Overview
This example interventional study record describes a randomized Phase 2 clinical trial evaluating investigational Melanotan II (MT-II) as an adjunct to standard NB-UVB phototherapy for repigmentation in adults with stable nonsegmental vitiligo.
Description
Vitiligo is characterized by acquired depigmented macules and patches due to the loss of functional melanocytes. Narrowband UV-B (NB-UVB) phototherapy is a common treatment that can promote repigmentation, but responses may be incomplete and can take months. Melanotan II (MT-II) is a synthetic cyclic melanocortin receptor agonist with activity at melanocortin receptors involved in melanogenesis (pigment production). This example trial evaluates the safety and preliminary efficacy of adding investigational MT-II to standardized NB-UVB phototherapy compared with placebo plus NB-UVB in adults with stable nonsegmental vitiligo. Participants are randomized 1:1 and treated for 24 weeks, with standardized digital photography, clinician-rated scoring, and objective colorimetry performed at prespecified visits. Safety monitoring includes adverse event collection, vital signs, and focused skin examinations (including monitoring of nevi). A follow-up visit occurs 4 weeks after the final dose to assess ongoing safety.
Eligibility
Inclusion Criteria:
- Adults aged 18-65 years able to provide informed consent.

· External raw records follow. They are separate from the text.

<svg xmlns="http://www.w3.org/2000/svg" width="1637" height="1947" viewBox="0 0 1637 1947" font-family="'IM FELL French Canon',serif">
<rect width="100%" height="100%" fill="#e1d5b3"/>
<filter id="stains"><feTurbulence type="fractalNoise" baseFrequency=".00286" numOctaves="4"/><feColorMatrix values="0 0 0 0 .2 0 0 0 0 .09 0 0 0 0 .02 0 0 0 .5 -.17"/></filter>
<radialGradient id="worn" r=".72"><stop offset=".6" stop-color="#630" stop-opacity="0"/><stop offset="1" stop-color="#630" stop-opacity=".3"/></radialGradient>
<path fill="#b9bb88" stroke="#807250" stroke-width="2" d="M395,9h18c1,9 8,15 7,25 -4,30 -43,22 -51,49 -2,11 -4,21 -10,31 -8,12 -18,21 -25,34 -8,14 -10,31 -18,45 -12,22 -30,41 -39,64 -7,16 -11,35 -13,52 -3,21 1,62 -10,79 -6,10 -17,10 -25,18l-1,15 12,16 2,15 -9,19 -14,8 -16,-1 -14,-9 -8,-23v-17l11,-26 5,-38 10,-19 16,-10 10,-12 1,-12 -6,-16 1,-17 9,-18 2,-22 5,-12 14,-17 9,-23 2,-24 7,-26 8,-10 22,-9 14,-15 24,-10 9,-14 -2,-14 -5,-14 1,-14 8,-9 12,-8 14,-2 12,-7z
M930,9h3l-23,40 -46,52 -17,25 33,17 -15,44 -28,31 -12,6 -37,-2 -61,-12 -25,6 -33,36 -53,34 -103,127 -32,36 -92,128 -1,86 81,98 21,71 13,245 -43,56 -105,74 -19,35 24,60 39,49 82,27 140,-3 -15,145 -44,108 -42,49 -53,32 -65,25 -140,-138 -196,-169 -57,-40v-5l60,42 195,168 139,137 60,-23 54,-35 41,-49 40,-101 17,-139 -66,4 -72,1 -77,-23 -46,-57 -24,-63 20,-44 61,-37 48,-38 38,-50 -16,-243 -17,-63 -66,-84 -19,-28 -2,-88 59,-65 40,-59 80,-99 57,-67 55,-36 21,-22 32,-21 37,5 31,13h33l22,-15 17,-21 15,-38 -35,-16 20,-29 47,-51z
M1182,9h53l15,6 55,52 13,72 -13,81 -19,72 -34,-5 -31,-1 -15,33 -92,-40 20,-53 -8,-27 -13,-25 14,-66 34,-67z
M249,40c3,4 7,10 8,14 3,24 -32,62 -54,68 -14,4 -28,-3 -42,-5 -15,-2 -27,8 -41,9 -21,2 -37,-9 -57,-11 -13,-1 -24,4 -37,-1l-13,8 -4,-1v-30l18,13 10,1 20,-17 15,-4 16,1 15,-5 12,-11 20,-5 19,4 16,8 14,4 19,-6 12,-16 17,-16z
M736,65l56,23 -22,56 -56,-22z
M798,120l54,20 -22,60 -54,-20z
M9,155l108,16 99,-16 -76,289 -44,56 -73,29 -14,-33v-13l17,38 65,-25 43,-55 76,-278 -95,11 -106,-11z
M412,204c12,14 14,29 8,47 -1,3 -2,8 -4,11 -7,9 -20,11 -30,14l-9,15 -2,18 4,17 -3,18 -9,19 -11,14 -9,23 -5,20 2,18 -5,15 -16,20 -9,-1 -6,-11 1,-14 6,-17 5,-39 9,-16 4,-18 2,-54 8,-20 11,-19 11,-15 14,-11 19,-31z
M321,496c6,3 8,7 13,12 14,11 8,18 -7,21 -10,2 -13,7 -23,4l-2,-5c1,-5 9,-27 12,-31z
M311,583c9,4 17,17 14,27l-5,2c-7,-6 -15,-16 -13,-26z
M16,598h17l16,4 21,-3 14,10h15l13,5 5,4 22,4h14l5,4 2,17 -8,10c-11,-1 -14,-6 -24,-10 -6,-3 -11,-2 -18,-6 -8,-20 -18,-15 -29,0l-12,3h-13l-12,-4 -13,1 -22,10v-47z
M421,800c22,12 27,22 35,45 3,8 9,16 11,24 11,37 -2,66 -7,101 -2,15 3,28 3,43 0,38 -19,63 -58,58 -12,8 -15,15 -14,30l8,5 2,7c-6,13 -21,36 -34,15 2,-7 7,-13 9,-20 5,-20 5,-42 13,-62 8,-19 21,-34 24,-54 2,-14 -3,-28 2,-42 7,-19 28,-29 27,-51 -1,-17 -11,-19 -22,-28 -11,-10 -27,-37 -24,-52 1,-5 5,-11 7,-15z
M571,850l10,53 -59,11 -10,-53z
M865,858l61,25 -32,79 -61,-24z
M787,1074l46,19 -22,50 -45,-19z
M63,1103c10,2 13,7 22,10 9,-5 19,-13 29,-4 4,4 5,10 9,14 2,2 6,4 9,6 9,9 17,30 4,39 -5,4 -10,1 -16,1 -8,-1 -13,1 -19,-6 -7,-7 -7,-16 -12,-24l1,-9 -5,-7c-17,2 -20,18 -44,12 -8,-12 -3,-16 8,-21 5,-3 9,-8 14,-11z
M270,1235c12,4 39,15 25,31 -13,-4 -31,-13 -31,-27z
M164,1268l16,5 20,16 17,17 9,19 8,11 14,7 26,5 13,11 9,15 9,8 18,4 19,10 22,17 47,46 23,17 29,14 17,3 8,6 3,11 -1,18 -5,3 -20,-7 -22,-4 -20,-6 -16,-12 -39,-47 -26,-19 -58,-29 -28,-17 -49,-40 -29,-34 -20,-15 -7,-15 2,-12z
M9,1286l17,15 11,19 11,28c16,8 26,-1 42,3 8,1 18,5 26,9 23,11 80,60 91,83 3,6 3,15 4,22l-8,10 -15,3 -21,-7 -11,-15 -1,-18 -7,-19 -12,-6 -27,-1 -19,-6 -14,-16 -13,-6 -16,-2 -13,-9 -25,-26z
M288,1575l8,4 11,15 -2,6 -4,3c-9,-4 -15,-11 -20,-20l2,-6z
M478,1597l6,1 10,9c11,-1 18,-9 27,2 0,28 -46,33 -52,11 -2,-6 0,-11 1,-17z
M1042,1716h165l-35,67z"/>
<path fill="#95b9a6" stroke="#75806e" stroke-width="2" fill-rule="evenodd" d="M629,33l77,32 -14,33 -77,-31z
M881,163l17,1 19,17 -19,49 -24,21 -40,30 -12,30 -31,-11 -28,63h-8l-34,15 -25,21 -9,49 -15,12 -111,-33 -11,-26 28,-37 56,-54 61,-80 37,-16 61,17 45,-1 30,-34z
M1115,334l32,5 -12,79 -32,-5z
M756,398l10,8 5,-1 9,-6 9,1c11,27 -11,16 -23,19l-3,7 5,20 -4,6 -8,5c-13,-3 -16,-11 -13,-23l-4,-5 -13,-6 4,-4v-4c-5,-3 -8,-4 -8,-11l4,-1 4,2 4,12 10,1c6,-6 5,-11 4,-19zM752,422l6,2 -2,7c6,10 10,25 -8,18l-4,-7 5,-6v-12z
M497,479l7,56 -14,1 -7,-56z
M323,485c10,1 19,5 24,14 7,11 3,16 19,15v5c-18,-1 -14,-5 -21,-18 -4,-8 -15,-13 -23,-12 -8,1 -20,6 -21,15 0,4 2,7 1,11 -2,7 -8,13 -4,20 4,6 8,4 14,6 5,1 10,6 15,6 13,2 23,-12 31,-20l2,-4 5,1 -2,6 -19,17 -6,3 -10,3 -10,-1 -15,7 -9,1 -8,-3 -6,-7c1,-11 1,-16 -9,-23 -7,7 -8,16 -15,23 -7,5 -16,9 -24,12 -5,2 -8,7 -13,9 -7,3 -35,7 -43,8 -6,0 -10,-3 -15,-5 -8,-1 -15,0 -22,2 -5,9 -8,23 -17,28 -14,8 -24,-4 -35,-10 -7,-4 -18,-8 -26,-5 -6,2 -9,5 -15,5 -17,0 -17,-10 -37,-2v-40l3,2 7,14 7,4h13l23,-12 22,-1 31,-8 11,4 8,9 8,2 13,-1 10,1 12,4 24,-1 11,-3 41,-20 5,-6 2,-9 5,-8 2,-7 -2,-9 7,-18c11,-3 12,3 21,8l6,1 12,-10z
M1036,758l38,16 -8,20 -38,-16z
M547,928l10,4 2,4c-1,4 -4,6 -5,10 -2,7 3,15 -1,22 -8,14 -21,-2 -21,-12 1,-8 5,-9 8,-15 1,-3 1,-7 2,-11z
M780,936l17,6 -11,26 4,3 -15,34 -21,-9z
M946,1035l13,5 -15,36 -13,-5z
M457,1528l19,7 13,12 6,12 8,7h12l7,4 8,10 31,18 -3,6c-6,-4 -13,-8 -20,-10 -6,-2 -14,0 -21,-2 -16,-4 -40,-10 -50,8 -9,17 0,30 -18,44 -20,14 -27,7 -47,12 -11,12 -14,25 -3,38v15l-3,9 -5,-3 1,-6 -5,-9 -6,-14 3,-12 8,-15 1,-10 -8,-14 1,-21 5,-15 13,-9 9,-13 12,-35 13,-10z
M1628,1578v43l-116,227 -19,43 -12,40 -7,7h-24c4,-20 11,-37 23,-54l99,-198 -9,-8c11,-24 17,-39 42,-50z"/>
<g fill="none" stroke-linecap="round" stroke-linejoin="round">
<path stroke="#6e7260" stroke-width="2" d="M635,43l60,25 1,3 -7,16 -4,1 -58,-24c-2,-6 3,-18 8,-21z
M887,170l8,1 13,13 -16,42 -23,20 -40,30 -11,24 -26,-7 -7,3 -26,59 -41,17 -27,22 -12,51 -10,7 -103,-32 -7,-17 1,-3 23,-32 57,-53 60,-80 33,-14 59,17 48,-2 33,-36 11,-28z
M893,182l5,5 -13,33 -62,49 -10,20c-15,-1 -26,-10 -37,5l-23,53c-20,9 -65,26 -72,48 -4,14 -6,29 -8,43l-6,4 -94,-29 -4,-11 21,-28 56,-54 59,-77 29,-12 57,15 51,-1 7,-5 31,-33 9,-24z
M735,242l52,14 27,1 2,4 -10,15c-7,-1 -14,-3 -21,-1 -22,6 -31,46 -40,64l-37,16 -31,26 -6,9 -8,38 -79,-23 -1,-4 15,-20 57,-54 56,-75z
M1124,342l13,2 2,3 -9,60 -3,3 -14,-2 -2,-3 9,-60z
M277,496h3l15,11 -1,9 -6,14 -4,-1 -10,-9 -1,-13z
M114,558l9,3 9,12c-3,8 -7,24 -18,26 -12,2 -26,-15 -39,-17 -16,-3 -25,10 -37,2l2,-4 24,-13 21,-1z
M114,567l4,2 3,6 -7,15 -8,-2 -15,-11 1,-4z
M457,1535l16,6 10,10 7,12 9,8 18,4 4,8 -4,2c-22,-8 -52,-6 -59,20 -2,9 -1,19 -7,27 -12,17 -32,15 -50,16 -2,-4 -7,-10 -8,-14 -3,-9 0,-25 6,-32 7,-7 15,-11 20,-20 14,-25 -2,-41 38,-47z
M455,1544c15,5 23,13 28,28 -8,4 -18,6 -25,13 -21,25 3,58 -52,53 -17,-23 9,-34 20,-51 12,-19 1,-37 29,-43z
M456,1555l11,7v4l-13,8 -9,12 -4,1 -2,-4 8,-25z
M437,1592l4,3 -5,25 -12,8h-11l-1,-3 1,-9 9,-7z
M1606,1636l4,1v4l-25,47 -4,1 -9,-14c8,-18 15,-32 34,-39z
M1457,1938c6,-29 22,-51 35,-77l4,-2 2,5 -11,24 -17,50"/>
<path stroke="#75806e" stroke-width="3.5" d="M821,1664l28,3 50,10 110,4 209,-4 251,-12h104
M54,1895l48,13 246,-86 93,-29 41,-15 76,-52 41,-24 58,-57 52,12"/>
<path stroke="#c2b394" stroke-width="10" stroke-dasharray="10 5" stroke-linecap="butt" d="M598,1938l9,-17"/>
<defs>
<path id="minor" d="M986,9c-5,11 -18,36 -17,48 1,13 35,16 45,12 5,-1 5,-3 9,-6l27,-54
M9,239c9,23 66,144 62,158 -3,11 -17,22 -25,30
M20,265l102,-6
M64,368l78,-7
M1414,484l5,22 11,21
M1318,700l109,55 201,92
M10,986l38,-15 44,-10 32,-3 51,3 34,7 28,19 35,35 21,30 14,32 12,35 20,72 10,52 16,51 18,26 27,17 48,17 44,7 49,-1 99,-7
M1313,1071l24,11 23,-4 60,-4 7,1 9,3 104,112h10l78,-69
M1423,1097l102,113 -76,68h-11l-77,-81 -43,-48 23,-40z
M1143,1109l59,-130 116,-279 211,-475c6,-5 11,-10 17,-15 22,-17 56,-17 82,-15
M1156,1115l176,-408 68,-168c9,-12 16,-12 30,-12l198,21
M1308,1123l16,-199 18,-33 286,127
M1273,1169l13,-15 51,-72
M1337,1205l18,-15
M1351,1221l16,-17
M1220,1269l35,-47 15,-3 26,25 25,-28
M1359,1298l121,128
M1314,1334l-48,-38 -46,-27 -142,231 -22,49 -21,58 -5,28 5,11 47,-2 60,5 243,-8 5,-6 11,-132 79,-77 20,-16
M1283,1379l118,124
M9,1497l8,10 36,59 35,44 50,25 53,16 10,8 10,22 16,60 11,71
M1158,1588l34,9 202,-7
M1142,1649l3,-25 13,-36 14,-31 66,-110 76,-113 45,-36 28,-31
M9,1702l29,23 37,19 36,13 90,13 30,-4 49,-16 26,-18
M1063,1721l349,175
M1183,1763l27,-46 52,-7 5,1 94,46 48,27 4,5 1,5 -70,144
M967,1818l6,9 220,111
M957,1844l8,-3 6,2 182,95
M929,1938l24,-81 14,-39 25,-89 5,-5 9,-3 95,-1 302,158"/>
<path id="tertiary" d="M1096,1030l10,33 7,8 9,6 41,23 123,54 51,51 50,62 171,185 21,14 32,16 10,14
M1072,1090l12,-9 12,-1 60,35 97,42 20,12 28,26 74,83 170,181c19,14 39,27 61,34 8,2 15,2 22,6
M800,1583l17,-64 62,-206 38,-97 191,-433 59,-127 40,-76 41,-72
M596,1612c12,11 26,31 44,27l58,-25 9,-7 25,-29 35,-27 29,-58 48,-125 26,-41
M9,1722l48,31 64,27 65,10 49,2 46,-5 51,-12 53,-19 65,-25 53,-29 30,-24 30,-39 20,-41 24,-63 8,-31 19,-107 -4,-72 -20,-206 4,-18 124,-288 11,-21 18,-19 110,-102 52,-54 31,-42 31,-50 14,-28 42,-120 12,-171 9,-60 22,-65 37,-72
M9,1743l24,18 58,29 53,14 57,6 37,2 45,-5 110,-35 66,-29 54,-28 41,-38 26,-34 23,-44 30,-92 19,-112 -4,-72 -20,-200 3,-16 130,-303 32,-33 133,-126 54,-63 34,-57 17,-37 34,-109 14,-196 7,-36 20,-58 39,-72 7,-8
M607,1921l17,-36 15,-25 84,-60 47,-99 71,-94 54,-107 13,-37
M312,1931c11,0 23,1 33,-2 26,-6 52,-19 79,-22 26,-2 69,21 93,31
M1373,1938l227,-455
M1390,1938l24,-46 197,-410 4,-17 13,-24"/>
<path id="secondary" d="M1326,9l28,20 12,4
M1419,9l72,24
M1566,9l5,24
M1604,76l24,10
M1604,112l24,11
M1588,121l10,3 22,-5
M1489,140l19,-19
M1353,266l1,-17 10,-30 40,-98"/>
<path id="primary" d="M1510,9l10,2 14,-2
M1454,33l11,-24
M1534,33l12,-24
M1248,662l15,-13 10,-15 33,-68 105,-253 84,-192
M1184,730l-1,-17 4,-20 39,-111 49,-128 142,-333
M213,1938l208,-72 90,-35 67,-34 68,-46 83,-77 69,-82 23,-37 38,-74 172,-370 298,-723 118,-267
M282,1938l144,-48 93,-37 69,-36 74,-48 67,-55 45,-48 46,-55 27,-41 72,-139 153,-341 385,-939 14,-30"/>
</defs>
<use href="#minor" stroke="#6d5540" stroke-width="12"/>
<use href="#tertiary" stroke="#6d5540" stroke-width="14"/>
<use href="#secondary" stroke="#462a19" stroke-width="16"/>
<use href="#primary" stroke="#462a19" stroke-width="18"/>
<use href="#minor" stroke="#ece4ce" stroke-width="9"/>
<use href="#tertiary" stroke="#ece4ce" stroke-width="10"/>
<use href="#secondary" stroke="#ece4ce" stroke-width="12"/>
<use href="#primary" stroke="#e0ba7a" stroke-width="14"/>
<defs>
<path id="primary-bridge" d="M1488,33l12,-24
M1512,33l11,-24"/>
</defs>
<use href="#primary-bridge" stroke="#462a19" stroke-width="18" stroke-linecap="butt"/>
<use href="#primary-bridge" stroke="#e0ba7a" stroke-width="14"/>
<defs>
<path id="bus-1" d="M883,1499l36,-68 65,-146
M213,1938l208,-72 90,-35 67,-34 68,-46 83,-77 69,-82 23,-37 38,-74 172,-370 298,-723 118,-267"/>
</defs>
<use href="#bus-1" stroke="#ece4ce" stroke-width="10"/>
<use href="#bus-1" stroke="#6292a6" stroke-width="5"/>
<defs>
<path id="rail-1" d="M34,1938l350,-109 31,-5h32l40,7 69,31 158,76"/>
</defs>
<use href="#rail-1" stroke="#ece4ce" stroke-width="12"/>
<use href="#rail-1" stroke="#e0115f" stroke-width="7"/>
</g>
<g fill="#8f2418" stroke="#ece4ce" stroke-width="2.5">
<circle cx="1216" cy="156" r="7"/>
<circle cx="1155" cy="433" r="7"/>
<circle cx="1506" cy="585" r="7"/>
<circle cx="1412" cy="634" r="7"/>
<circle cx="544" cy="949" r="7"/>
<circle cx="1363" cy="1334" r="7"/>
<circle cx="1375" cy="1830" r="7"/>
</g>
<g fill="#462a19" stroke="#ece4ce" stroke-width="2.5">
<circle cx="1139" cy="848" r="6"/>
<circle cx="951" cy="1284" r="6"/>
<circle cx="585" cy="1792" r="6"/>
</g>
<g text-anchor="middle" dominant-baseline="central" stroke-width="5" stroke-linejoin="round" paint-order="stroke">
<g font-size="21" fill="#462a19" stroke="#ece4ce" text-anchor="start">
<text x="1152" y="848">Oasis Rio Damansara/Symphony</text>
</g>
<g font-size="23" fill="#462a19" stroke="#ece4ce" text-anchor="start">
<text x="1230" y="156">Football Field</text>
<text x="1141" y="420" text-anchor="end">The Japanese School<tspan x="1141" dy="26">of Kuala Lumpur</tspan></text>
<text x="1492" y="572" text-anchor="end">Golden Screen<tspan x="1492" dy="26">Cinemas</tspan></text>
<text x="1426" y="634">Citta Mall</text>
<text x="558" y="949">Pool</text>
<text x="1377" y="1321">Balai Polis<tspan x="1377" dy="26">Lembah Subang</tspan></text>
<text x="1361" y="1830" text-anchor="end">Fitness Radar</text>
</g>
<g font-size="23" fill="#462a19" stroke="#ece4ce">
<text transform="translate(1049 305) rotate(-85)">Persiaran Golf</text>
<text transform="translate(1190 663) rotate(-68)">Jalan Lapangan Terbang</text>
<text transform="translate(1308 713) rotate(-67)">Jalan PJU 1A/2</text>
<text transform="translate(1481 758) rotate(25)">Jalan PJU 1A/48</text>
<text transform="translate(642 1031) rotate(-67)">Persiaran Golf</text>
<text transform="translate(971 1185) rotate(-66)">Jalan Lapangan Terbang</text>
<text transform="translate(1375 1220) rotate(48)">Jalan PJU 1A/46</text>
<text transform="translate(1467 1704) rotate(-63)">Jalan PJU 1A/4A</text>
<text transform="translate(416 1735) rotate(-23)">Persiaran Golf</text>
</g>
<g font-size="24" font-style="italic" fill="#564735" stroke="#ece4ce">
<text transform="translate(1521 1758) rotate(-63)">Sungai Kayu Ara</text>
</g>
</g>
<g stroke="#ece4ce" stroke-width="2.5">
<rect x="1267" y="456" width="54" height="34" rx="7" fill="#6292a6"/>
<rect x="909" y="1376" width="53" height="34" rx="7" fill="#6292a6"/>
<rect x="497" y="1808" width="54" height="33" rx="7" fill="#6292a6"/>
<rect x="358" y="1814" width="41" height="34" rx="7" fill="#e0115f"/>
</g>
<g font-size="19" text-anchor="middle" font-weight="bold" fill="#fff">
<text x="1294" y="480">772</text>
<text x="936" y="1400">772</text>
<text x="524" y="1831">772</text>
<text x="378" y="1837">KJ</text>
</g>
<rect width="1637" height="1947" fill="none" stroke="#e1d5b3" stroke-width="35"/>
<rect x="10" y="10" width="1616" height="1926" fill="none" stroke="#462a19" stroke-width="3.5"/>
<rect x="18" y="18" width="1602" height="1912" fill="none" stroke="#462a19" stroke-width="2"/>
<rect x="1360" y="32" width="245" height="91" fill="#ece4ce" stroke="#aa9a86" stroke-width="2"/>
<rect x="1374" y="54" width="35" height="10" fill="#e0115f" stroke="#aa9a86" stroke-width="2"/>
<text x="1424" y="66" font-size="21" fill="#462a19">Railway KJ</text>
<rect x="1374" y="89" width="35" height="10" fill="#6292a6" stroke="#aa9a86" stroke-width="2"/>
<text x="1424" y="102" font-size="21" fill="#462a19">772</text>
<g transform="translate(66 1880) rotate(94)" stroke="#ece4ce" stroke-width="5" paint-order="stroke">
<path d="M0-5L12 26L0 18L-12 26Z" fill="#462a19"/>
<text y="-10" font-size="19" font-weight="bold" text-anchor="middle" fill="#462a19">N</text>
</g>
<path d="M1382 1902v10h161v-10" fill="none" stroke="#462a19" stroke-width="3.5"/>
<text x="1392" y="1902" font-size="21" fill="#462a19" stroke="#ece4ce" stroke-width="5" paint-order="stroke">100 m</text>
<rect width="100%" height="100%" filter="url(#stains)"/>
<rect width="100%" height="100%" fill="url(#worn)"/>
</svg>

- Clinical diagnosis of nonsegmental vitiligo with stable disease (no new lesions and no lesion expansion) for \>=6 months prior to screening.
- Total body surface area involvement between 3% and 20% (inclusive), with at least two measurable target lesions suitable for standardized photography and colorimetry.
- Willingness to undergo NB-UVB phototherapy per protocol and to avoid non-study vitiligo treatments during the study.
- For participants of childbearing potential: agreement to use effective contraception during the study and for a protocol-specified period after the last dose.
Exclusion Criteria:
- Segmental vitiligo as the predominant type, or rapidly progressive disease within the past 6 months.
- Use of systemic immunosuppressive therapy, systemic corticosteroids, or JAK inhibitors within 8 weeks prior to screening (time windows may vary by drug/class).
- Use of topical calcineurin inhibitors or topical corticosteroids on target lesions within 2 weeks prior to baseline.
- Prior treatment with afamelanotide or melanotan (including Melanotan II) within 6 months prior to baseline.
- History of melanoma, dysplastic nevus syndrome, or other high-risk skin cancer history requiring close surveillance, as judged by the investigator.
- Clinically significant uncontrolled hypertension, cardiovascular disease, or any condition that, in the investigator's judgment, increases risk with melanocortin agonist exposure.
- Pregnant or breastfeeding.
- Known hypersensitivity to study product components.
- Participation in another interventional clinical trial within 30 days prior to screening.